[Opening Information given section]

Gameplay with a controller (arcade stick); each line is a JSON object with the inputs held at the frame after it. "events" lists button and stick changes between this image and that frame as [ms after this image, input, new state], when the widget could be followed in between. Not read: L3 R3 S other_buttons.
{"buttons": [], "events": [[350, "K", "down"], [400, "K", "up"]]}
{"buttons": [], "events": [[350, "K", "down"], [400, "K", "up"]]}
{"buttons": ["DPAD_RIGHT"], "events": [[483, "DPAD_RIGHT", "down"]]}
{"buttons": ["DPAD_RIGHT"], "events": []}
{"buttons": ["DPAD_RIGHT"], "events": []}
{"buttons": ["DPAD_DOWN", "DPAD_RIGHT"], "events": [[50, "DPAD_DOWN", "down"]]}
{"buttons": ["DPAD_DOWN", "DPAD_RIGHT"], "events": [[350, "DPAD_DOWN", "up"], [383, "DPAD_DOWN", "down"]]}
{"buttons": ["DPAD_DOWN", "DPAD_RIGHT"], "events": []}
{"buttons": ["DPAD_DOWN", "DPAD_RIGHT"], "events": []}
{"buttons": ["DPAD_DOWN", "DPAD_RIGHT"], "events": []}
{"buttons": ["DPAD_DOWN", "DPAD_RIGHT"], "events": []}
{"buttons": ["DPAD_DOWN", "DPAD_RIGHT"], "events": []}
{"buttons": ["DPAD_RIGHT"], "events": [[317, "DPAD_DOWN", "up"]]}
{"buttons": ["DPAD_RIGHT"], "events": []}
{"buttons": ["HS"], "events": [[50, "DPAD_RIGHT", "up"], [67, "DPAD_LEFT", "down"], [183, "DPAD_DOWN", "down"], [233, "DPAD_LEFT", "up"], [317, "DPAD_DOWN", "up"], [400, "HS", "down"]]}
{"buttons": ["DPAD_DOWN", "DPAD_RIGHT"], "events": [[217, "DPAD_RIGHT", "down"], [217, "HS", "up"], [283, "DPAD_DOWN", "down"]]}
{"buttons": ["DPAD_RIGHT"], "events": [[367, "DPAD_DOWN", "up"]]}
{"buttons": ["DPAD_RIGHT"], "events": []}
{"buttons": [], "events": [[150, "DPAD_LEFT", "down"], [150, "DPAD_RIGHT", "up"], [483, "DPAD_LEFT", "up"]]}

[Closing Information given section]

▶ What you should do
Each record shown above must be printed once more, exactly.

▶ Solution
Gameplay with a controller (arcade stick); each line is a JSON object with the inputs held at the frame after it. "events" lists button and stick changes between this image and that frame as [ms after this image, input, new state], when the widget could be followed in between. Not read: L3 R3 S other_buttons.
{"buttons": [], "events": [[350, "K", "down"], [400, "K", "up"]]}
{"buttons": [], "events": [[350, "K", "down"], [400, "K", "up"]]}
{"buttons": ["DPAD_RIGHT"], "events": [[483, "DPAD_RIGHT", "down"]]}
{"buttons": ["DPAD_RIGHT"], "events": []}
{"buttons": ["DPAD_RIGHT"], "events": []}
{"buttons": ["DPAD_DOWN", "DPAD_RIGHT"], "events": [[50, "DPAD_DOWN", "down"]]}
{"buttons": ["DPAD_DOWN", "DPAD_RIGHT"], "events": [[350, "DPAD_DOWN", "up"], [383, "DPAD_DOWN", "down"]]}
{"buttons": ["DPAD_DOWN", "DPAD_RIGHT"], "events": []}
{"buttons": ["DPAD_DOWN", "DPAD_RIGHT"], "events": []}
{"buttons": ["DPAD_DOWN", "DPAD_RIGHT"], "events": []}
{"buttons": ["DPAD_DOWN", "DPAD_RIGHT"], "events": []}
{"buttons": ["DPAD_DOWN", "DPAD_RIGHT"], "events": []}
{"buttons": ["DPAD_RIGHT"], "events": [[317, "DPAD_DOWN", "up"]]}
{"buttons": ["DPAD_RIGHT"], "events": []}
{"buttons": ["HS"], "events": [[50, "DPAD_RIGHT", "up"], [67, "DPAD_LEFT", "down"], [183, "DPAD_DOWN", "down"], [233, "DPAD_LEFT", "up"], [317, "DPAD_DOWN", "up"], [400, "HS", "down"]]}
{"buttons": ["DPAD_DOWN", "DPAD_RIGHT"], "events": [[217, "DPAD_RIGHT", "down"], [217, "HS", "up"], [283, "DPAD_DOWN", "down"]]}
{"buttons": ["DPAD_RIGHT"], "events": [[367, "DPAD_DOWN", "up"]]}
{"buttons": ["DPAD_RIGHT"], "events": []}
{"buttons": [], "events": [[150, "DPAD_LEFT", "down"], [150, "DPAD_RIGHT", "up"], [483, "DPAD_LEFT", "up"]]}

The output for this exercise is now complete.